I'm writing an application where Tags are linkable and there's a need to retrieve the entire chain of linked Tags. Self-reference is not allowed. Running the following code ends up with some very strange results:

class Tag(object):
  def __init__(self, name):
    self.name = name
    self.links = []

  def __repr__(self):
    return "<Tag {0}>".format(self.name)

  def link(self, tag):
    self.links.append(tag)


def tag_chain(tag, known=[]):
  chain = []
  if tag not in known:
    known.append(tag)
  print "Known: {0}".format(known)

  for link in tag.links:
    if link in known:
      continue
    else:
      known.append(link)
    chain.append(link)
    chain.extend(tag_chain(link, know开发者_StackOverflow社区n))
  return chain

a = Tag("a")
b = Tag("b")
c = Tag("c")
a.link(b)
b.link(c)
c.link(a)

o = tag_chain(a)
print "Result:", o
print "------------------"
o = tag_chain(a)
print "Result:", o

Results:

Known: [<Tag a>]
Known: [<Tag a>, <Tag b>]
Known: [<Tag a>, <Tag b>, <Tag c>]
Result: [<Tag b>, <Tag c>]
------------------
Known: [<Tag a>, <Tag b>, <Tag c>]
Result: []

So, somehow, I've accidentally created a closure. As far as I can see, known should have gone out of scope and died off once the function call completed.

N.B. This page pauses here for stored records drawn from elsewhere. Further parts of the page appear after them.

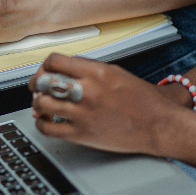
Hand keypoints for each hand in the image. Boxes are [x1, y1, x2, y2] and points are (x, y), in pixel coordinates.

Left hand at [27, 53, 194, 155]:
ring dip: (37, 103)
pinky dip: (41, 123)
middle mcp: (88, 91)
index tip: (45, 70)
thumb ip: (89, 69)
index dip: (45, 65)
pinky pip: (48, 128)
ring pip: (42, 104)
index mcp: (97, 72)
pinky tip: (45, 120)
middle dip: (35, 83)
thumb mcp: (116, 73)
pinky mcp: (82, 134)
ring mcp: (83, 113)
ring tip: (41, 104)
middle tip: (36, 86)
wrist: (160, 125)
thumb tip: (64, 70)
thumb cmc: (143, 100)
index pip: (55, 61)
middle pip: (44, 81)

If I change the definition of chain_tags() to not set a default value, the problem goes away:

...
def tag_chain(tag, known):
...
o = tag_chain(a, [])
print "Result:", o
print "------------------"
o = tag_chain(a, [])
print "Result:", o

Why is this?


This is a common mistake in Python:

def tag_chain(tag, known=[]):
  # ...

known=[] doesn't mean that if known is unsupplied, make it an empty list; in fact, it binds known to an "anonymous" list. Each time that known defaults to that list, it is the same list.

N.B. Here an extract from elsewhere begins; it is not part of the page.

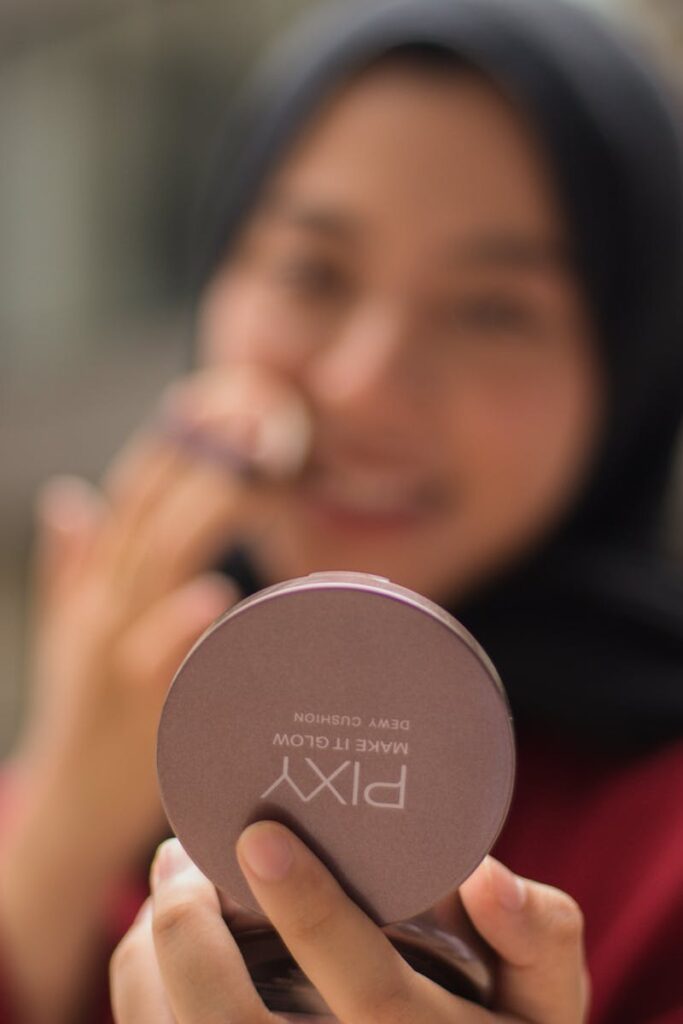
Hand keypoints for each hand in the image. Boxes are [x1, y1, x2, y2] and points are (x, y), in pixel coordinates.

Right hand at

The typical pattern to do what you intended here, is:

def tag_chain(tag, known=None):
    if known is None:
        known = []
    # ...

which correctly initializes known to an empty list if it is not provided.


Maybe as an extra eplanation what happens: Default parameters are simply stored on the function object itself (ie tag_chain.func_defaults in Py2 ) and used to extend the argument when needed:

>>> def x(a=['here']):
...     a.append(a[-1]*2)
...
>>> x
<function x at 0x0053DB70>
>>> x.func_defaults
(['here'],)

In this example you can watch the default list grow there:

>>> x()
>>> x.func_defaults
(['here', 'herehere'],)
>>> x()
>>> x.func_defaults
(['here', 'herehere', 'herehereherehere'],)

Modifying default arguments is somewhat like changing class variables.